The Catholic Church has made the (somewhat valid, but vastly overstated) point that contraception can be abused for eugenic purposes. But closing ethnic parishes isn’t cultural genocide at all. No way. People have told me that it doesn’t matter. We are all Christians, and it’s the people of God and living the life that matters, not the Church. Ironically, these people are all Anglo-Saxon and, naturally, are not affected by this.
Of course, English, Irish, French, and German parishes have closed too. Ethnic parishes from all parts of Western Europe have closed, and those communities have experienced a loss of culture in their worship. This is wrong, but for some reason, these communities don’t seem to care that much. They are content to have a bland, uniform, non-cultural (not multicultural) parish and water down centuries of heritage in the Catholic world.
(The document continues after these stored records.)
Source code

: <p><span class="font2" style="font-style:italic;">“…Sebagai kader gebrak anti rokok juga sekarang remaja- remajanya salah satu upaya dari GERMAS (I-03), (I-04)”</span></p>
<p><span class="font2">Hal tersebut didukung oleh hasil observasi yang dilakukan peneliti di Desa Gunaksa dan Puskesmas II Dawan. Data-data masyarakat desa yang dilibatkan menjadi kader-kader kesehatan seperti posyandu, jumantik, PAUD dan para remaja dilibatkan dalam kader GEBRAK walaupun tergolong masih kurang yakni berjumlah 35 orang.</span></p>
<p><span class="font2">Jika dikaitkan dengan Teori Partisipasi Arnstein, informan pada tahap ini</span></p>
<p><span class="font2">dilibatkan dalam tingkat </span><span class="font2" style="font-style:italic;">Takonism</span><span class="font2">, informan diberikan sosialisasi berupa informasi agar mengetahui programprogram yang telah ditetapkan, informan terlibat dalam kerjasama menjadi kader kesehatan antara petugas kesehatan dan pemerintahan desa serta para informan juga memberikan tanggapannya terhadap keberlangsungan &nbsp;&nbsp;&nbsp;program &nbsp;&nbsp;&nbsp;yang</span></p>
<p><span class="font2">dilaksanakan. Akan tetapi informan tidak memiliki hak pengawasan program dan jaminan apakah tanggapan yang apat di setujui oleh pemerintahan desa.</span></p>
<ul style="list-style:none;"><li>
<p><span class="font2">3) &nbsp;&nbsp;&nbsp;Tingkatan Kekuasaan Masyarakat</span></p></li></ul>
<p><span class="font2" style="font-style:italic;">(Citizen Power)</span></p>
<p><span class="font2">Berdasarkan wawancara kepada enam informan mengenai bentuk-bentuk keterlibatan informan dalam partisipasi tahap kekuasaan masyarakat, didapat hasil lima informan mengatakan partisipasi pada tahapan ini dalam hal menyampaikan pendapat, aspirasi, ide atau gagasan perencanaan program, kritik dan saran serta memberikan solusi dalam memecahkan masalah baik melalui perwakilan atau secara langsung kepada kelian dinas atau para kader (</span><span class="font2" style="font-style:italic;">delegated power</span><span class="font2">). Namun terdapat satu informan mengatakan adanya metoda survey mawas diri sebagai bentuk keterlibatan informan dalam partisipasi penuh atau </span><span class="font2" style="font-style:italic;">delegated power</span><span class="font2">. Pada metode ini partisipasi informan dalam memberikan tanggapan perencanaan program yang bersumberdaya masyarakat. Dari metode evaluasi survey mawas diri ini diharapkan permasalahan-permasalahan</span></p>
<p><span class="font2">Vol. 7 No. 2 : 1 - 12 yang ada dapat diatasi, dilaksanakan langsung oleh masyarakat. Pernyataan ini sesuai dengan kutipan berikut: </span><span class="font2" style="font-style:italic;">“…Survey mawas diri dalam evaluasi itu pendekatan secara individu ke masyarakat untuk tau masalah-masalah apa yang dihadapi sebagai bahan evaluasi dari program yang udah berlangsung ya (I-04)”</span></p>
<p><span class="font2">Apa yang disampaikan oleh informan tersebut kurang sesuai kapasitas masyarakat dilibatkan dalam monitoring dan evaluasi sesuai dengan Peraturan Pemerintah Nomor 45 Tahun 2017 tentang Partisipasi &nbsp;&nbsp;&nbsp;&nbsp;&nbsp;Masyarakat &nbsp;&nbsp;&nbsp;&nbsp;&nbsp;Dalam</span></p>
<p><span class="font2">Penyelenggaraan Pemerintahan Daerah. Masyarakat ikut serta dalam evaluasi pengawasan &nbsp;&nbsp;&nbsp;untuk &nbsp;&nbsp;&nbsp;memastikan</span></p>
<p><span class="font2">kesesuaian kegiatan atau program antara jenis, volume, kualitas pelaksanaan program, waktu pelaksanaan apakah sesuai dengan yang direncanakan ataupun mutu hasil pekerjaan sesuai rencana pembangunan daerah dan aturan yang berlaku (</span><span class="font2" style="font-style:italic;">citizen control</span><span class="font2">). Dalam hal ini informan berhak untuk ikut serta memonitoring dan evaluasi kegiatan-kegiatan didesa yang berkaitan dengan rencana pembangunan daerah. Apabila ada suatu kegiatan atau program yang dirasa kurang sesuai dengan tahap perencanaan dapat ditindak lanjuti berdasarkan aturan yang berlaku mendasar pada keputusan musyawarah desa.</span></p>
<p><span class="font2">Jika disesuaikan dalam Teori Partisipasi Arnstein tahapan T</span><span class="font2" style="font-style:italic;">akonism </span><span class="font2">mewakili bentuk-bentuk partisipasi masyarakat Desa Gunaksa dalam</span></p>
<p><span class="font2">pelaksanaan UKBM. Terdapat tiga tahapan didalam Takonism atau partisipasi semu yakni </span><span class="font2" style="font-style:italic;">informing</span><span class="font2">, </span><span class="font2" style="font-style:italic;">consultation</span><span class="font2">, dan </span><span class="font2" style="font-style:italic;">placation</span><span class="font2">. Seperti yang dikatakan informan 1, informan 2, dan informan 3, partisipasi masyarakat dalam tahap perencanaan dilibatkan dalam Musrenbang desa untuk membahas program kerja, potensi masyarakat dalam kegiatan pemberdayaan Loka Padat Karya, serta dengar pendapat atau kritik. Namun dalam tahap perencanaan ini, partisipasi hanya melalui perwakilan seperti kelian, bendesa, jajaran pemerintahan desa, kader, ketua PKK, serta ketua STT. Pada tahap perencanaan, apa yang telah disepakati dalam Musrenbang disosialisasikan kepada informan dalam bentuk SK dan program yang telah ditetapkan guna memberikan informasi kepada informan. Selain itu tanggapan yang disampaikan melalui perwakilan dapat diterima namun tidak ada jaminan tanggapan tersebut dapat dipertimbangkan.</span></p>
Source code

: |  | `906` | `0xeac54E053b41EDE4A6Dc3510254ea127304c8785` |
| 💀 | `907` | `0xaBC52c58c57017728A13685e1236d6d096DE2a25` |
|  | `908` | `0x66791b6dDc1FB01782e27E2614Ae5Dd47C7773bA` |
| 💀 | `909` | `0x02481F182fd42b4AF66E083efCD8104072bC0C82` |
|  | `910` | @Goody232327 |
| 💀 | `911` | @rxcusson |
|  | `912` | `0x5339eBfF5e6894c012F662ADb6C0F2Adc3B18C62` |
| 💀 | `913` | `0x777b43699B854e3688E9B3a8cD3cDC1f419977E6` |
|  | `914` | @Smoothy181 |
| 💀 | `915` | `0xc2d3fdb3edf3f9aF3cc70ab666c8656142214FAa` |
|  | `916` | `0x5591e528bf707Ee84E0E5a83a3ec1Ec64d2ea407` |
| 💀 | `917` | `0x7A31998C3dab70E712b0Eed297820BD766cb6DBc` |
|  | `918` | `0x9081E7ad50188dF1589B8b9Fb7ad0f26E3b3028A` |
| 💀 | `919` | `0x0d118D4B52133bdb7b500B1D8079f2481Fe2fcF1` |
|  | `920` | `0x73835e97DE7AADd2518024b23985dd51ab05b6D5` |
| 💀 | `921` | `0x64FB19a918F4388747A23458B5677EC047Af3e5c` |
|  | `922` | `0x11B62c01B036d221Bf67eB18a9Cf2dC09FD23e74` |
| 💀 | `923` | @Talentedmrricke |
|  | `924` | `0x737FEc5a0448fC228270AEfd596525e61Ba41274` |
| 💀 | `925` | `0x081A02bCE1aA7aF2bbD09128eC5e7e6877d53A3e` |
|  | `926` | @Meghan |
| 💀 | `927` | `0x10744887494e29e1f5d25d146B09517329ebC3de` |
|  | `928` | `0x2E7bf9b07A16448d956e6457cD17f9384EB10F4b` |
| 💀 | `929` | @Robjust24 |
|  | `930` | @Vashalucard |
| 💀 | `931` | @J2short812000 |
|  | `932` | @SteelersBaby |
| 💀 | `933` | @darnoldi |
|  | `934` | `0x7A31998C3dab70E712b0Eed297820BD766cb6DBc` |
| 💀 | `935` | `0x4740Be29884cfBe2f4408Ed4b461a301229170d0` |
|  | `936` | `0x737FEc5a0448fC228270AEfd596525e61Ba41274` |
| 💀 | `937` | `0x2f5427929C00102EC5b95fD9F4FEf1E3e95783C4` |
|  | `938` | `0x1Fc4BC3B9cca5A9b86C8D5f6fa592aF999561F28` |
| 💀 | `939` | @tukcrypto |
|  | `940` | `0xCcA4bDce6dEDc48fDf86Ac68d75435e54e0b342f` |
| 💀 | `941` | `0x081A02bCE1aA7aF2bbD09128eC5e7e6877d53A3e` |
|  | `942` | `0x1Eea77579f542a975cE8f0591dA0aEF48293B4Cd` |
Anyway, I went off on a tangent, but the point is that people are awfully selective about what God’s will is or isn’t based on what’s convenient for them. Moreover, very few of these things are inevitable.
If people contributed to their parishes and fought the destruction of communities, it would not be God’s will that parishes close. If the Catholic Church admitted and cleaned out its institutional rot, it would not constantly have to shell out money in lawsuits.
If people knew what they were doing, if people cared, God’s will would look very different.
God has the ability to take a wrong and make it right, take an evil and make it good. God has the ability to loosen stuck windows, unlock windows, lead us to windows, and send other people along to help us through those windows. He does not, however, drag us to the window, open it, and toss us out.
When a door or a gate is closed, it is not always God that closes it. He simply reacts when other people close those gateways against His will and aloow things to proceed. If someone is murdered, it was a human being that closed a door, or a gate, against God’s will. It would be silly to suggest that the murder was inevitable or that God willed someone to commit murder.
Once that door is closed, God can present you with opportunities to heal and to get active in making the world a better place.
But enough about God’s will. You have no clue what that means.